**Okuma Parçası**
24 Şubat 2010 Çarşamba

Vancouver Günlüğü 5

Vancouver ile Istanbul arasindaki farklar;

1- Vancouver' da her sey buyuk; yollar, arabalar, porsiyonlar ve porsiyona odenen paralar... Turkiye de bu kadar buyuk yol ancak Kizilay'da goruruz. Bu buyuklukte arabalarimiz olsa trafik sorunu kalmaz. Cunku hickimse trafikte ilerleyemez. Bizim zenginlerin bindigi cipler oyuncak araba kalir bunlarin arabalari yaninda. Hatta Kanadalilar arabaya degil kamyona biniyor desem yeridir. Porsiyonlar ise bizim 3 ogunde yedigimiz kadar. Hani bira icerken ortaya patates isteriz sonra biter sonra bir daha isteriz ve sonra bir daha... burda ortaya patatesi istiyorsun, o mekana sonraki 3 gelisin boyunca patatesi yemeye devam edebiliyorsun. O derece buyuk yani. 'that big. big big.' tabii hesap da buyuk geliyor. Bir de TL/CAD kur farkini kattigimiz vakit. Bir tur halay cekilir hesabin ustune...

**Veriler**

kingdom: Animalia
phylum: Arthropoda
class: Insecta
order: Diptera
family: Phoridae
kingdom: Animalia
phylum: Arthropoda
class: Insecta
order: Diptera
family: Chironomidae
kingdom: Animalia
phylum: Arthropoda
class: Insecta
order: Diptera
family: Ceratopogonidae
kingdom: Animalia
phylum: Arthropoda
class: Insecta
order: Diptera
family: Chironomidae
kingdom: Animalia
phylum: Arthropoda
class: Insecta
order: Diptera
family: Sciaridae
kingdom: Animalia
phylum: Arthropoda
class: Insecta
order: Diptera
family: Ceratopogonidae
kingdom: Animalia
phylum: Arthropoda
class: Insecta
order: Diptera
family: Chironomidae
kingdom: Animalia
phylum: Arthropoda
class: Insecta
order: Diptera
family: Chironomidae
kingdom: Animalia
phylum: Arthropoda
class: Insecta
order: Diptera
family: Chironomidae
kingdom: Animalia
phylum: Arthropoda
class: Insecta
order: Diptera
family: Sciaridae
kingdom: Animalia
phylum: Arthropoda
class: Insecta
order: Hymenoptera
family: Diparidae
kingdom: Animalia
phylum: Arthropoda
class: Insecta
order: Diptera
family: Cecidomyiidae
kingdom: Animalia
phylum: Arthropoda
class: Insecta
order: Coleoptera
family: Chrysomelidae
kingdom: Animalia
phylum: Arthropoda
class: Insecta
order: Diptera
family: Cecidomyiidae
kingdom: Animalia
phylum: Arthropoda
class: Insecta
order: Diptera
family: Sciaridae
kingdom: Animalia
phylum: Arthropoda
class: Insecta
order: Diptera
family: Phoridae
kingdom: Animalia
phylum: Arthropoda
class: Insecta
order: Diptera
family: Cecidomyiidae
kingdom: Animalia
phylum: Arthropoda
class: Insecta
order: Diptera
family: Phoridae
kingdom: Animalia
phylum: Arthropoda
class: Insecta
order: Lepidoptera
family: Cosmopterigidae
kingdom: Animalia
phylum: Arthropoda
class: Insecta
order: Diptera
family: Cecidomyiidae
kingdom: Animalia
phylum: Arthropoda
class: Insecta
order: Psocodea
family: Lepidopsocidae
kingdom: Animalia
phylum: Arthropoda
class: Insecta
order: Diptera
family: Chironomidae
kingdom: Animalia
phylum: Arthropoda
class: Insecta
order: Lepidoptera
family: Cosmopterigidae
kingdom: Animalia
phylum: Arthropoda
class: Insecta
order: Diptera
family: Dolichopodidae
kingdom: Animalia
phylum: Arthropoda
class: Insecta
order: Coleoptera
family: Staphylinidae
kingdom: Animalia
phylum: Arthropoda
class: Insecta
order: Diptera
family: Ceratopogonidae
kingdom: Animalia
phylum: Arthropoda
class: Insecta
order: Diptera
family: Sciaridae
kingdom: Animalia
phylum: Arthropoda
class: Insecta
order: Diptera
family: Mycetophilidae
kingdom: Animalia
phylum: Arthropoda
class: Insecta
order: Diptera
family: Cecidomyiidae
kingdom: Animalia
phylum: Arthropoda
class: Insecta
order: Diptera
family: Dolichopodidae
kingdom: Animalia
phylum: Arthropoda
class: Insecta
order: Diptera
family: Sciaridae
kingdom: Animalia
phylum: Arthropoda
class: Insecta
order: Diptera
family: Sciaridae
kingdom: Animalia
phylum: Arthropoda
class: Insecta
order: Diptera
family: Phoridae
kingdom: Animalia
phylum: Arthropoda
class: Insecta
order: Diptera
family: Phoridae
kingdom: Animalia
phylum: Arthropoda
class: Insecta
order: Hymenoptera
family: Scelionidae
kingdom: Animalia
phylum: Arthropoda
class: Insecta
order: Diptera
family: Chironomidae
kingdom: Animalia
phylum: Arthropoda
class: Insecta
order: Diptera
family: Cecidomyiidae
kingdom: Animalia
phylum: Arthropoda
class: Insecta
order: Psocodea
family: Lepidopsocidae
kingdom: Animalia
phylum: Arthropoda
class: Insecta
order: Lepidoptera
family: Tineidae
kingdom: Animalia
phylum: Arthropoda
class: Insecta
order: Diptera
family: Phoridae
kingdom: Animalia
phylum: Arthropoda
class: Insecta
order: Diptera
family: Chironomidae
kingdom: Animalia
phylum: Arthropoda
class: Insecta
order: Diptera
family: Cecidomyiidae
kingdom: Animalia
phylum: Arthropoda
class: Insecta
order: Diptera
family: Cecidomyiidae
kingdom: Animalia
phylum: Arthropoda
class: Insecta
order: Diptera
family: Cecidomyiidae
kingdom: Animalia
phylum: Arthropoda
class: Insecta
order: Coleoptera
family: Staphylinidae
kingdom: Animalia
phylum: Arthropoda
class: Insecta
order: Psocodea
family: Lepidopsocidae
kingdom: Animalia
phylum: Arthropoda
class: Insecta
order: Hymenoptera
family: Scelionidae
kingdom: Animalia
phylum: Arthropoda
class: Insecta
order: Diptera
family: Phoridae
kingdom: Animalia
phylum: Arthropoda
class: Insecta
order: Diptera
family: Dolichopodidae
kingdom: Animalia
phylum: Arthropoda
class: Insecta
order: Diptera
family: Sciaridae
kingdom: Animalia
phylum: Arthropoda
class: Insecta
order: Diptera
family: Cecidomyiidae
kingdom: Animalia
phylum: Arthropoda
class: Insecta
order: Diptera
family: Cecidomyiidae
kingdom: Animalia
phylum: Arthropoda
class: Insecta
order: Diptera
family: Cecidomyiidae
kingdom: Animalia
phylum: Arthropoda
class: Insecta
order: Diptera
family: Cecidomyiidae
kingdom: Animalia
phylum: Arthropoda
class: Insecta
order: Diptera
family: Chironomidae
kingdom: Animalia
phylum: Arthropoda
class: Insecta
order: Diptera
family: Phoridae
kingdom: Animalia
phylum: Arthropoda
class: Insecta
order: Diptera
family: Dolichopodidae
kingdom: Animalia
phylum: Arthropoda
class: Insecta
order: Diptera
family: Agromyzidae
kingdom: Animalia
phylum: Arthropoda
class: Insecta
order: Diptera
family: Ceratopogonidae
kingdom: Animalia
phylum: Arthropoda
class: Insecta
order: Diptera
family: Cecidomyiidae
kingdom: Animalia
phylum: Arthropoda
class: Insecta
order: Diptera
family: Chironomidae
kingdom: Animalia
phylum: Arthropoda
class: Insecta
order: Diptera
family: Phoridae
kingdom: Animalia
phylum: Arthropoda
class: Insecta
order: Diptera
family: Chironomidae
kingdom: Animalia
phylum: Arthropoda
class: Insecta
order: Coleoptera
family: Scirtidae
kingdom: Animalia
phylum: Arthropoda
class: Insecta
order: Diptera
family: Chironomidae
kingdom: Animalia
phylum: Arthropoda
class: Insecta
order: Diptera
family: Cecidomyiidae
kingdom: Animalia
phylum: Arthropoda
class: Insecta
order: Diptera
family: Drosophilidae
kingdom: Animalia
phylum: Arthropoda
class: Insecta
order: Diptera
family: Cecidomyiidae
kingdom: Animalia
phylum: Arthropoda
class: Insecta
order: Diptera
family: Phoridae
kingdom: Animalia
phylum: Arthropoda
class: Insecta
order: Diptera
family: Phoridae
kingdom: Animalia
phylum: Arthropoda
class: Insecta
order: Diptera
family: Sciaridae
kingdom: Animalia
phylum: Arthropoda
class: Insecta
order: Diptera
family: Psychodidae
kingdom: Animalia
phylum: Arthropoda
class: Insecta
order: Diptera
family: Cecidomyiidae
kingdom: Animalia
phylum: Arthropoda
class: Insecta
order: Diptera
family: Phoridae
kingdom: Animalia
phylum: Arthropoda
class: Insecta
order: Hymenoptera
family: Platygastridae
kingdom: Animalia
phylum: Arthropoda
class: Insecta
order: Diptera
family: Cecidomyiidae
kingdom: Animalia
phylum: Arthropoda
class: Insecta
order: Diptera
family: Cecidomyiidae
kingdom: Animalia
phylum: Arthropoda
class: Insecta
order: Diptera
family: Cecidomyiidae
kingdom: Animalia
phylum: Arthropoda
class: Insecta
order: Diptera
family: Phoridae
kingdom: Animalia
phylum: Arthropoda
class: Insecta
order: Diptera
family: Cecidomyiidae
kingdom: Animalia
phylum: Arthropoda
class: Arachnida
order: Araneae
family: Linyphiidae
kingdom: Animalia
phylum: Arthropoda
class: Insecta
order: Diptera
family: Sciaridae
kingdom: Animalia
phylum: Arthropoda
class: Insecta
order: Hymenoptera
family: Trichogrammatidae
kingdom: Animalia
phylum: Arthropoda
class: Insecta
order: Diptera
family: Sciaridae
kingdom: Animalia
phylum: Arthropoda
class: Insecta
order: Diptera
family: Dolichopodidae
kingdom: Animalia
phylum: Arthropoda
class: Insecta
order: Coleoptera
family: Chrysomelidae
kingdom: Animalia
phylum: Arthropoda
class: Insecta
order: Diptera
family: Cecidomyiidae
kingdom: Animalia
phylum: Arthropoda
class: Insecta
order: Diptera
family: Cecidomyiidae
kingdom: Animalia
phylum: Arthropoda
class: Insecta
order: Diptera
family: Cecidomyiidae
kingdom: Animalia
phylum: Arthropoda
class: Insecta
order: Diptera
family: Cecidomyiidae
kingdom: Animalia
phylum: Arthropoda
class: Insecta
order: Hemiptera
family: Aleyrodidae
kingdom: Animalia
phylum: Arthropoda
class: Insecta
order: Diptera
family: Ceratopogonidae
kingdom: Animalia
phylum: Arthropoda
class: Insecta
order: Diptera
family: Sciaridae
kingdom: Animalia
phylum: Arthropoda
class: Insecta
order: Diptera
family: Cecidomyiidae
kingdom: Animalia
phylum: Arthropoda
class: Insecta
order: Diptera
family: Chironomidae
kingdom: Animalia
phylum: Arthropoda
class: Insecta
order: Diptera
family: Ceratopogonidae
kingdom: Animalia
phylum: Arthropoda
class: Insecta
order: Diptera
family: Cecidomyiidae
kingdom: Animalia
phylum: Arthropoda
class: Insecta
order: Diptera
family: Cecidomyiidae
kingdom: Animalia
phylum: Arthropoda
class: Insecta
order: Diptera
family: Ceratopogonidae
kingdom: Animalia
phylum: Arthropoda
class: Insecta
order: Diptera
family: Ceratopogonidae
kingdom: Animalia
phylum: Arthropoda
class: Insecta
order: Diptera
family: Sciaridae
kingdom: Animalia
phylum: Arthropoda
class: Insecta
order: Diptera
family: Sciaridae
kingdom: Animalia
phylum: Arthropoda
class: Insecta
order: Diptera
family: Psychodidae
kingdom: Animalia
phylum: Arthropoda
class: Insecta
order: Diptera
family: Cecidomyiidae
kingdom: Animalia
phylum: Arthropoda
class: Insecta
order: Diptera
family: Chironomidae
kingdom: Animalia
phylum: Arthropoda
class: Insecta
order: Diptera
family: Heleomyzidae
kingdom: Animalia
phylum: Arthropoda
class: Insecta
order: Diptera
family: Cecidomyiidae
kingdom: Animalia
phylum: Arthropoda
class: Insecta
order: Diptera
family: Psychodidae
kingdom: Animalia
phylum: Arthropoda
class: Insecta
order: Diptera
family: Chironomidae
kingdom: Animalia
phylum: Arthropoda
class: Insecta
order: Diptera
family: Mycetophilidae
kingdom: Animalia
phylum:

**İstenen**
Okuma parçasına göre aşağıdaki soruları cevaplayınız.
(a) Türkiye'de bu büyüklükte yollar yalnızca nerede görülür?
(b) Vancouver'daki porsiyonlar bizim kaç öğünde yediğimiz kadardır?
(c) Büyük gelen hesaba bir de hangi fark eklenince hesabın üstüne halay çekilir?
Bu alıştırmayı yapmak için satırlara bakmanız gerekmez.

**Alıştırmanın Cevabı**
(a) Kızılay'da.
(b) 3 öğünde.
(c) TL/CAD kur farkı.